Cette détermination s’explique aussi par l’encadrement familial. Même si cette cadette de sa famille a été pas mal couvée, il n’en demeure pas moins qu’il n’y avait pas de tolérance en ce qui concerne les études. « Au lycée comme à l’école primaire, on n’avait pas le droit de sortir des 5 premiers. Au lycée, il était impensable d’avoir moins de 15 en leçon. On nous a encadrés dans cette rigueur au travail », se souvient l’ancienne élève du lycée Ameth Fall.
Et même lorsqu’on pense avoir bien travaillé en ayant une bonne note en classe, on risque de verser des larmes une fois à la maison tant la maman et la grande sœur sont insatiables. Mais cette abnégation dans le travail devrait payer. En cycle d’ingénieur déjà, elle terminait ses cours à 21h.

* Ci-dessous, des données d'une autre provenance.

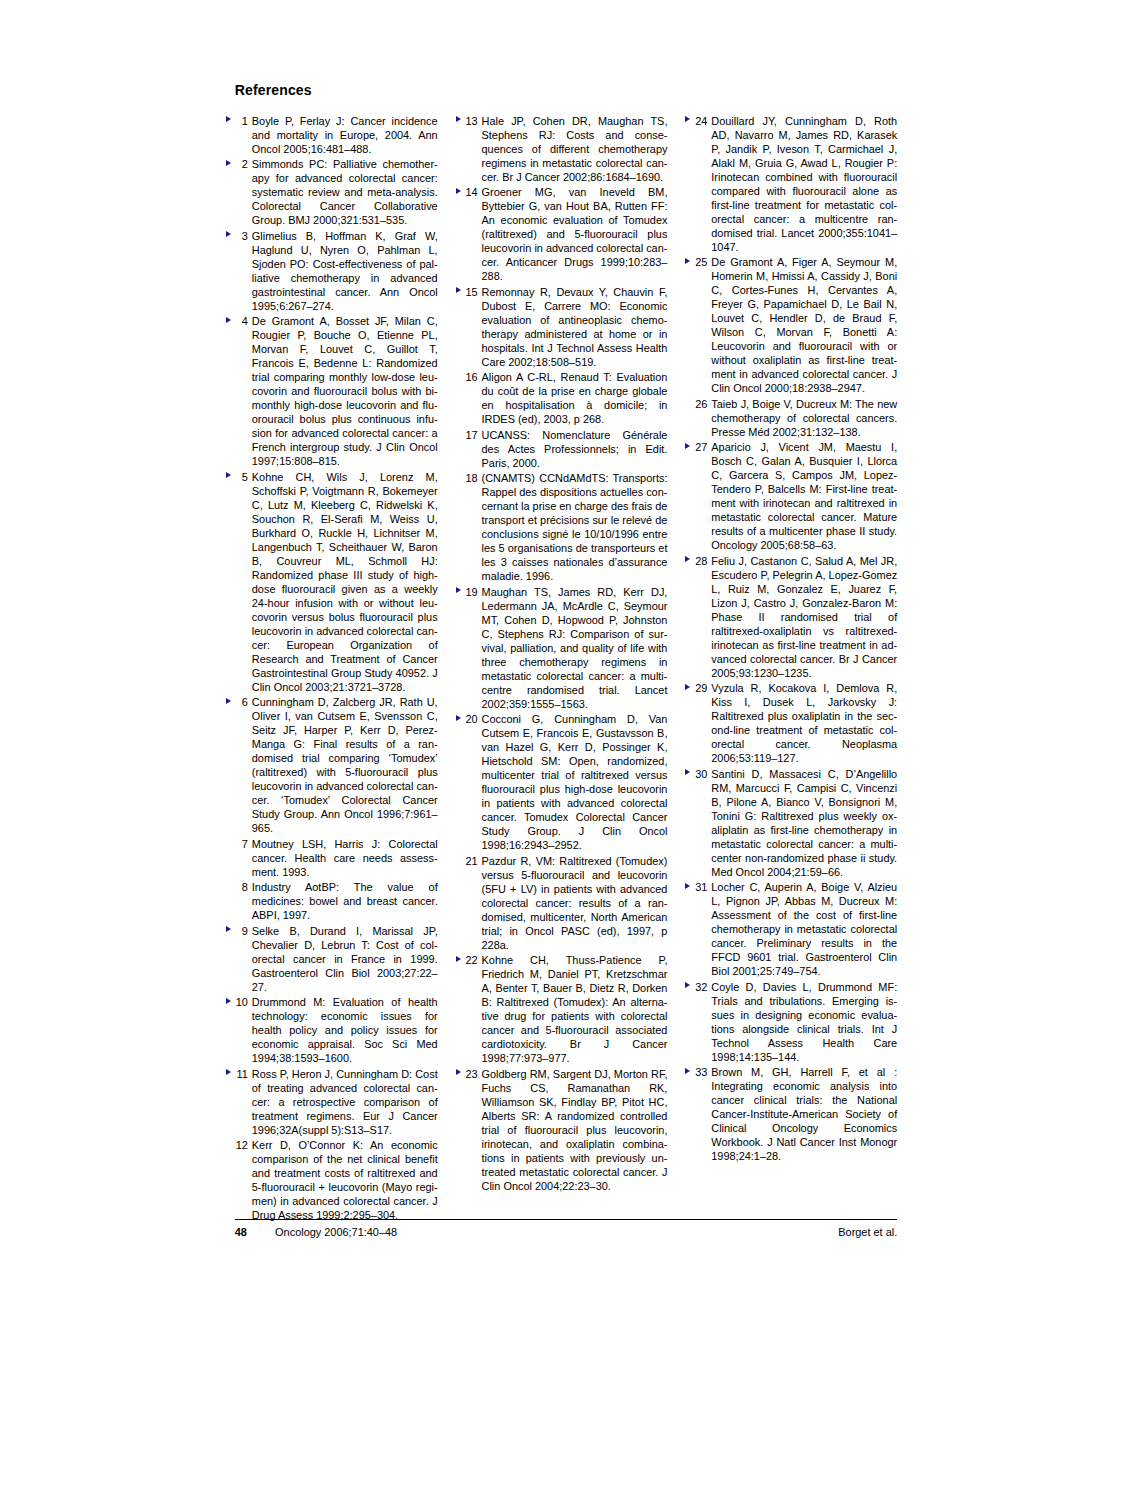References
Boyle P, Ferlay J: Cancer incidence and mortality in Europe, 2004. Ann Oncol 2005;16:481–488.
Simmonds PC: Palliative chemotherapy for advanced colorectal cancer: systematic review and meta-analysis. Colorectal Cancer Collaborative Group. BMJ 2000;321:531–535.
Glimelius B, Hoffman K, Graf W, Haglund U, Nyren O, Pahlman L, Sjoden PO: Cost-effectiveness of palliative chemotherapy in advanced gastrointestinal cancer. Ann Oncol 1995;6:267–274.
De Gramont A, Bosset JF, Milan C, Rougier P, Bouche O, Etienne PL, Morvan F, Louvet C, Guillot T, Francois E, Bedenne L: Randomized trial comparing monthly low-dose leucovorin and fluorouracil bolus with bimonthly high-dose leucovorin and fluorouracil bolus plus continuous infusion for advanced colorectal cancer: a French intergroup study. J Clin Oncol 1997;15:808–815.
Kohne CH, Wils J, Lorenz M, Schoffski P, Voigtmann R, Bokemeyer C, Lutz M, Kleeberg C, Ridwelski K, Souchon R, El-Serafi M, Weiss U, Burkhard O, Ruckle H, Lichnitser M, Langenbuch T, Scheithauer W, Baron B, Couvreur ML, Schmoll HJ: Randomized phase III study of high-dose fluorouracil given as a weekly 24-hour infusion with or without leucovorin versus bolus fluorouracil plus leucovorin in advanced colorectal cancer: European Organization of Research and Treatment of Cancer Gastrointestinal Group Study 40952. J Clin Oncol 2003;21:3721–3728.
Cunningham D, Zalcberg JR, Rath U, Oliver I, van Cutsem E, Svensson C, Seitz JF, Harper P, Kerr D, Perez-Manga G: Final results of a randomised trial comparing ‘Tomudex’ (raltitrexed) with 5-fluorouracil plus leucovorin in advanced colorectal cancer. ‘Tomudex’ Colorectal Cancer Study Group. Ann Oncol 1996;7:961–965.
Moutney LSH, Harris J: Colorectal cancer. Health care needs assessment. 1993.
Industry AotBP: The value of medicines: bowel and breast cancer. ABPI, 1997.
Selke B, Durand I, Marissal JP, Chevalier D, Lebrun T: Cost of colorectal cancer in France in 1999. Gastroenterol Clin Biol 2003;27:22–27.
Drummond M: Evaluation of health technology: economic issues for health policy and policy issues for economic appraisal. Soc Sci Med 1994;38:1593–1600.
Ross P, Heron J, Cunningham D: Cost of treating advanced colorectal cancer: a retrospective comparison of treatment regimens. Eur J Cancer 1996;32A(suppl 5):S13–S17.
Kerr D, O’Connor K: An economic comparison of the net clinical benefit and treatment costs of raltitrexed and 5-fluorouracil + leucovorin (Mayo regimen) in advanced colorectal cancer. J Drug Assess 1999;2:295–304.
Hale JP, Cohen DR, Maughan TS, Stephens RJ: Costs and consequences of different chemotherapy regimens in metastatic colorectal cancer. Br J Cancer 2002;86:1684–1690.
Groener MG, van Ineveld BM, Byttebier G, van Hout BA, Rutten FF: An economic evaluation of Tomudex (raltitrexed) and 5-fluorouracil plus leucovorin in advanced colorectal cancer. Anticancer Drugs 1999;10:283–288.
Remonnay R, Devaux Y, Chauvin F, Dubost E, Carrere MO: Economic evaluation of antineoplasic chemotherapy administered at home or in hospitals. Int J Technol Assess Health Care 2002;18:508–519.
Aligon A C-RL, Renaud T: Evaluation du coût de la prise en charge globale en hospitalisation à domicile; in IRDES (ed), 2003, p 268.
UCANSS: Nomenclature Générale des Actes Professionnels; in Edit. Paris, 2000.
(CNAMTS) CCNdAMdTS: Transports: Rappel des dispositions actuelles concernant la prise en charge des frais de transport et précisions sur le relevé de conclusions signé le 10/10/1996 entre les 5 organisations de transporteurs et les 3 caisses nationales d’assurance maladie. 1996.
Maughan TS, James RD, Kerr DJ, Ledermann JA, McArdle C, Seymour MT, Cohen D, Hopwood P, Johnston C, Stephens RJ: Comparison of survival, palliation, and quality of life with three chemotherapy regimens in metastatic colorectal cancer: a multicentre randomised trial. Lancet 2002;359:1555–1563.
Cocconi G, Cunningham D, Van Cutsem E, Francois E, Gustavsson B, van Hazel G, Kerr D, Possinger K, Hietschold SM: Open, randomized, multicenter trial of raltitrexed versus fluorouracil plus high-dose leucovorin in patients with advanced colorectal cancer. Tomudex Colorectal Cancer Study Group. J Clin Oncol 1998;16:2943–2952.
Pazdur R, VM: Raltitrexed (Tomudex) versus 5-fluorouracil and leucovorin (5FU + LV) in patients with advanced colorectal cancer: results of a randomised, multicenter, North American trial; in Oncol PASC (ed), 1997, p 228a.
Kohne CH, Thuss-Patience P, Friedrich M, Daniel PT, Kretzschmar A, Benter T, Bauer B, Dietz R, Dorken B: Raltitrexed (Tomudex): An alternative drug for patients with colorectal cancer and 5-fluorouracil associated cardiotoxicity. Br J Cancer 1998;77:973–977.
Goldberg RM, Sargent DJ, Morton RF, Fuchs CS, Ramanathan RK, Williamson SK, Findlay BP, Pitot HC, Alberts SR: A randomized controlled trial of fluorouracil plus leucovorin, irinotecan, and oxaliplatin combinations in patients with previously untreated metastatic colorectal cancer. J Clin Oncol 2004;22:23–30.
Douillard JY, Cunningham D, Roth AD, Navarro M, James RD, Karasek P, Jandik P, Iveson T, Carmichael J, Alakl M, Gruia G, Awad L, Rougier P: Irinotecan combined with fluorouracil compared with fluorouracil alone as first-line treatment for metastatic colorectal cancer: a multicentre randomised trial. Lancet 2000;355:1041–1047.
De Gramont A, Figer A, Seymour M, Homerin M, Hmissi A, Cassidy J, Boni C, Cortes-Funes H, Cervantes A, Freyer G, Papamichael D, Le Bail N, Louvet C, Hendler D, de Braud F, Wilson C, Morvan F, Bonetti A: Leucovorin and fluorouracil with or without oxaliplatin as first-line treatment in advanced colorectal cancer. J Clin Oncol 2000;18:2938–2947.
Taieb J, Boige V, Ducreux M: The new chemotherapy of colorectal cancers. Presse Méd 2002;31:132–138.
Aparicio J, Vicent JM, Maestu I, Bosch C, Galan A, Busquier I, Llorca C, Garcera S, Campos JM, Lopez-Tendero P, Balcells M: First-line treatment with irinotecan and raltitrexed in metastatic colorectal cancer. Mature results of a multicenter phase II study. Oncology 2005;68:58–63.
Feliu J, Castanon C, Salud A, Mel JR, Escudero P, Pelegrin A, Lopez-Gomez L, Ruiz M, Gonzalez E, Juarez F, Lizon J, Castro J, Gonzalez-Baron M: Phase II randomised trial of raltitrexed-oxaliplatin vs raltitrexed-irinotecan as first-line treatment in advanced colorectal cancer. Br J Cancer 2005;93:1230–1235.
Vyzula R, Kocakova I, Demlova R, Kiss I, Dusek L, Jarkovsky J: Raltitrexed plus oxaliplatin in the second-line treatment of metastatic colorectal cancer. Neoplasma 2006;53:119–127.
Santini D, Massacesi C, D’Angelillo RM, Marcucci F, Campisi C, Vincenzi B, Pilone A, Bianco V, Bonsignori M, Tonini G: Raltitrexed plus weekly oxaliplatin as first-line chemotherapy in metastatic colorectal cancer: a multicenter non-randomized phase ii study. Med Oncol 2004;21:59–66.
Locher C, Auperin A, Boige V, Alzieu L, Pignon JP, Abbas M, Ducreux M: Assessment of the cost of first-line chemotherapy in metastatic colorectal cancer. Preliminary results in the FFCD 9601 trial. Gastroenterol Clin Biol 2001;25:749–754.
Coyle D, Davies L, Drummond MF: Trials and tribulations. Emerging issues in designing economic evaluations alongside clinical trials. Int J Technol Assess Health Care 1998;14:135–144.
Brown M, GH, Harrell F, et al : Integrating economic analysis into cancer clinical trials: the National Cancer-Institute-American Society of Clinical Oncology Economics Workbook. J Natl Cancer Inst Monogr 1998;24:1–28.
48
Oncology 2006;71:40–48
Borget et al.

A l’époque (2003), Dakar n’avait pas d’autoroute à péage, il fallait donc affronter les rigueurs de la circulation jusqu’à Grand Mbao pour arriver à la maison à 23h, minuit. Le lendemain, elle devait quitter vers 5h 30 pour éviter les embouteillages afin d’arriver à l’heure à l’Université.

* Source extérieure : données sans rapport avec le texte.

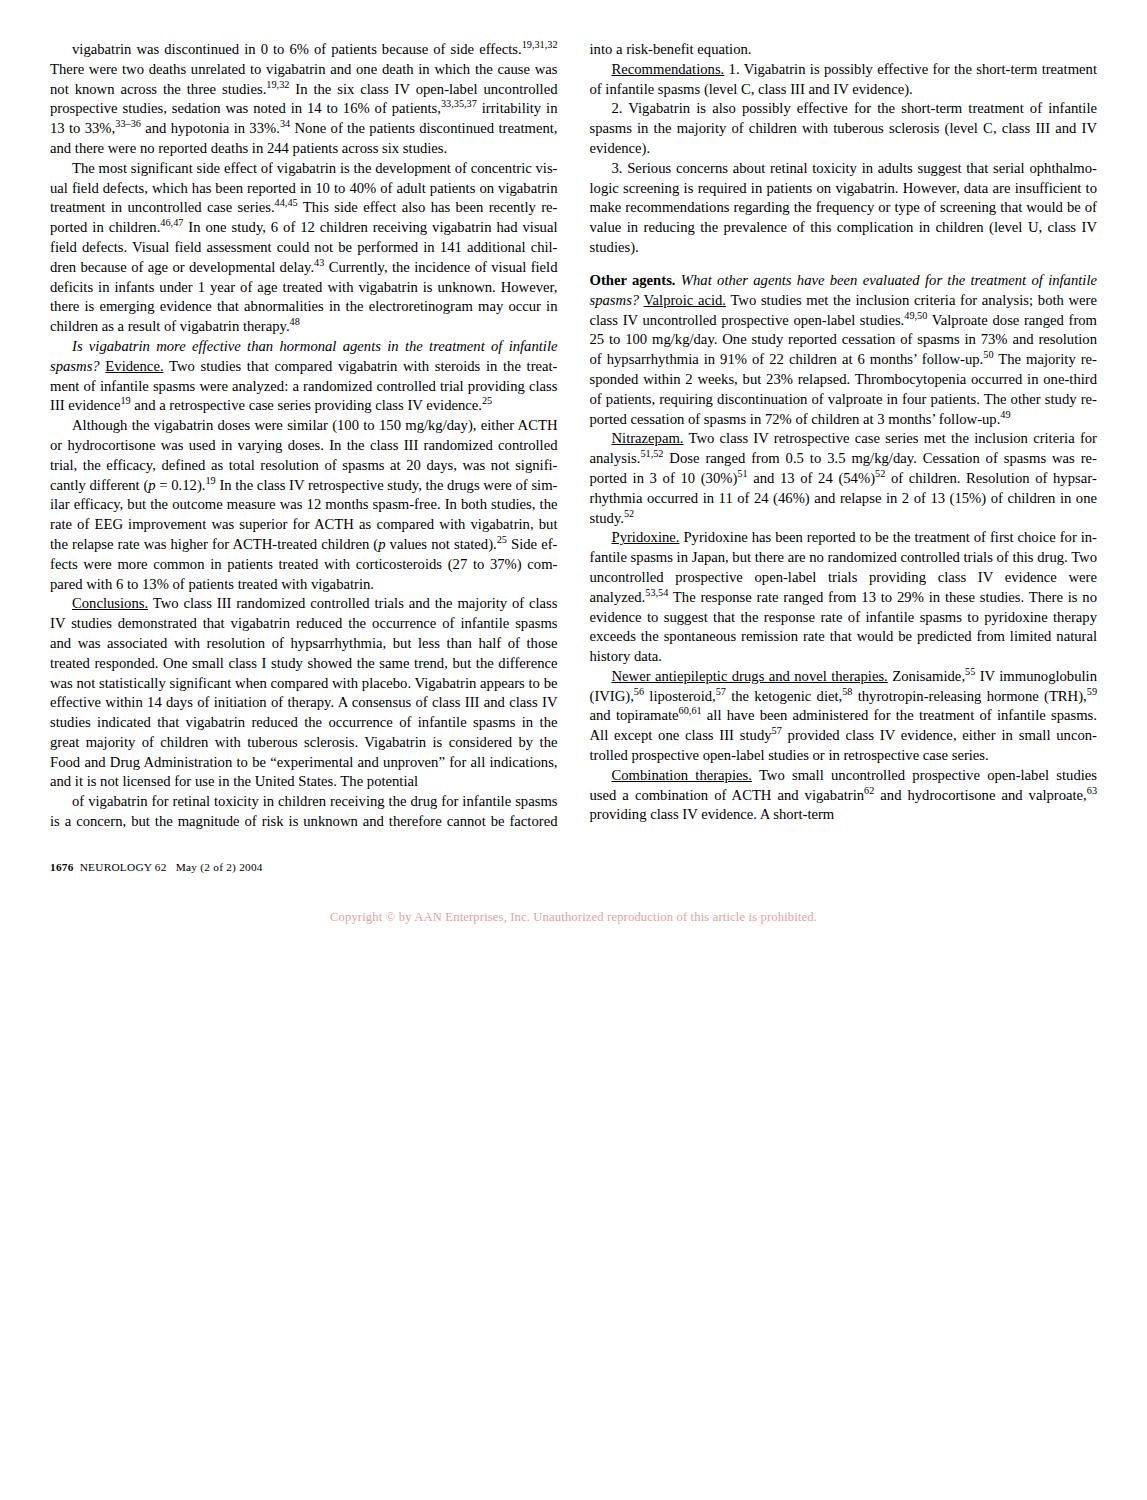vigabatrin was discontinued in 0 to 6% of patients because of side effects.19,31,32 There were two deaths unrelated to vigabatrin and one death in which the cause was not known across the three studies.19,32 In the six class IV open-label uncontrolled prospective studies, sedation was noted in 14 to 16% of patients,33,35,37 irritability in 13 to 33%,33–36 and hypotonia in 33%.34 None of the patients discontinued treatment, and there were no reported deaths in 244 patients across six studies.
The most significant side effect of vigabatrin is the development of concentric visual field defects, which has been reported in 10 to 40% of adult patients on vigabatrin treatment in uncontrolled case series.44,45 This side effect also has been recently reported in children.46,47 In one study, 6 of 12 children receiving vigabatrin had visual field defects. Visual field assessment could not be performed in 141 additional children because of age or developmental delay.43 Currently, the incidence of visual field deficits in infants under 1 year of age treated with vigabatrin is unknown. However, there is emerging evidence that abnormalities in the electroretinogram may occur in children as a result of vigabatrin therapy.48
Is vigabatrin more effective than hormonal agents in the treatment of infantile spasms? Evidence. Two studies that compared vigabatrin with steroids in the treatment of infantile spasms were analyzed: a randomized controlled trial providing class III evidence19 and a retrospective case series providing class IV evidence.25
Although the vigabatrin doses were similar (100 to 150 mg/kg/day), either ACTH or hydrocortisone was used in varying doses. In the class III randomized controlled trial, the efficacy, defined as total resolution of spasms at 20 days, was not significantly different (p = 0.12).19 In the class IV retrospective study, the drugs were of similar efficacy, but the outcome measure was 12 months spasm-free. In both studies, the rate of EEG improvement was superior for ACTH as compared with vigabatrin, but the relapse rate was higher for ACTH-treated children (p values not stated).25 Side effects were more common in patients treated with corticosteroids (27 to 37%) compared with 6 to 13% of patients treated with vigabatrin.
Conclusions. Two class III randomized controlled trials and the majority of class IV studies demonstrated that vigabatrin reduced the occurrence of infantile spasms and was associated with resolution of hypsarrhythmia, but less than half of those treated responded. One small class I study showed the same trend, but the difference was not statistically significant when compared with placebo. Vigabatrin appears to be effective within 14 days of initiation of therapy. A consensus of class III and class IV studies indicated that vigabatrin reduced the occurrence of infantile spasms in the great majority of children with tuberous sclerosis. Vigabatrin is considered by the Food and Drug Administration to be “experimental and unproven” for all indications, and it is not licensed for use in the United States. The potential
of vigabatrin for retinal toxicity in children receiving the drug for infantile spasms is a concern, but the magnitude of risk is unknown and therefore cannot be factored into a risk-benefit equation.
Recommendations. 1. Vigabatrin is possibly effective for the short-term treatment of infantile spasms (level C, class III and IV evidence).
2. Vigabatrin is also possibly effective for the short-term treatment of infantile spasms in the majority of children with tuberous sclerosis (level C, class III and IV evidence).
3. Serious concerns about retinal toxicity in adults suggest that serial ophthalmologic screening is required in patients on vigabatrin. However, data are insufficient to make recommendations regarding the frequency or type of screening that would be of value in reducing the prevalence of this complication in children (level U, class IV studies).
Other agents. What other agents have been evaluated for the treatment of infantile spasms? Valproic acid. Two studies met the inclusion criteria for analysis; both were class IV uncontrolled prospective open-label studies.49,50 Valproate dose ranged from 25 to 100 mg/kg/day. One study reported cessation of spasms in 73% and resolution of hypsarrhythmia in 91% of 22 children at 6 months’ follow-up.50 The majority responded within 2 weeks, but 23% relapsed. Thrombocytopenia occurred in one-third of patients, requiring discontinuation of valproate in four patients. The other study reported cessation of spasms in 72% of children at 3 months’ follow-up.49
Nitrazepam. Two class IV retrospective case series met the inclusion criteria for analysis.51,52 Dose ranged from 0.5 to 3.5 mg/kg/day. Cessation of spasms was reported in 3 of 10 (30%)51 and 13 of 24 (54%)52 of children. Resolution of hypsarrhythmia occurred in 11 of 24 (46%) and relapse in 2 of 13 (15%) of children in one study.52
Pyridoxine. Pyridoxine has been reported to be the treatment of first choice for infantile spasms in Japan, but there are no randomized controlled trials of this drug. Two uncontrolled prospective open-label trials providing class IV evidence were analyzed.53,54 The response rate ranged from 13 to 29% in these studies. There is no evidence to suggest that the response rate of infantile spasms to pyridoxine therapy exceeds the spontaneous remission rate that would be predicted from limited natural history data.
Newer antiepileptic drugs and novel therapies. Zonisamide,55 IV immunoglobulin (IVIG),56 liposteroid,57 the ketogenic diet,58 thyrotropin-releasing hormone (TRH),59 and topiramate60,61 all have been administered for the treatment of infantile spasms. All except one class III study57 provided class IV evidence, either in small uncontrolled prospective open-label studies or in retrospective case series.
Combination therapies. Two small uncontrolled prospective open-label studies used a combination of ACTH and vigabatrin62 and hydrocortisone and valproate,63 providing class IV evidence. A short-term
1676 NEUROLOGY 62 May (2 of 2) 2004
Copyright © by AAN Enterprises, Inc. Unauthorized reproduction of this article is prohibited.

Sa fille qui n’avait que deux ans pouvait ainsi rester une semaine sans voir sa maman. « Quand je partais elle dormait, quand j’arrivais, elle dormait. Le dimanche, si elle se réveille et qu’elle me voit, elle criait : maman, où est-ce que tu étais. Et ça me faisait pleurer. Mais c’était un choix qu’il fallait assumer », raconte Ndèye Adjara Ndiaye visiblement satisfaite d’avoir consenti les ‘’sacrifices’’ nécessaires au moment opportun.
« Terminer ma carrière en étant professeur titulaire »
Si cette dame a pu tenir, c’est aussi parce qu’elle a eu un soutien de taille : son mari. Ce dernier a fait preuve de compréhension tout en apportant le soutien nécessaire, au point de s’en tirer avec un surnom. « Quand je faisais l’ingénieur, mes collègues le taquinaient, ils l’appelaient le chauffeur, parce qu’il était là à 17h à m’attendre jusqu’à 21h que je termine pour qu’on puisse rentrer ensemble», se souvient-elle avec le sourire.
Cet environnement à la fois familial et professionnel lui a donné le courage de s’engager pour la thèse. Un travail de longue haleine qu’elle a su faire avec l’aide du labo qui recrutait des vacataires pour assurer la continuité du service en cas de voyage d’étude au Cirad de Montpellier.
Mais il y a surtout l’impact du Pr Ndèye Coumba Kane Touré. Du DUT au doctorat, elle a été une maman, elle a encadré, mais elle a surtout inspiré. « Je me reconnais en elle, elle est un modèle pour moi. J’ai suivi un peu ses traces », déclare-t-elle à la fois reconnaissante et fière.
Aujourd’hui, après avoir franchi tant de paliers, Dr Adjara se sent suffisamment préparée pour viser plus haut, malgré les obstacles. « Je suis une personne de défis. Ma vision est d’aller le plus loin possible en terminant ma carrière en étant professeur titulaire ».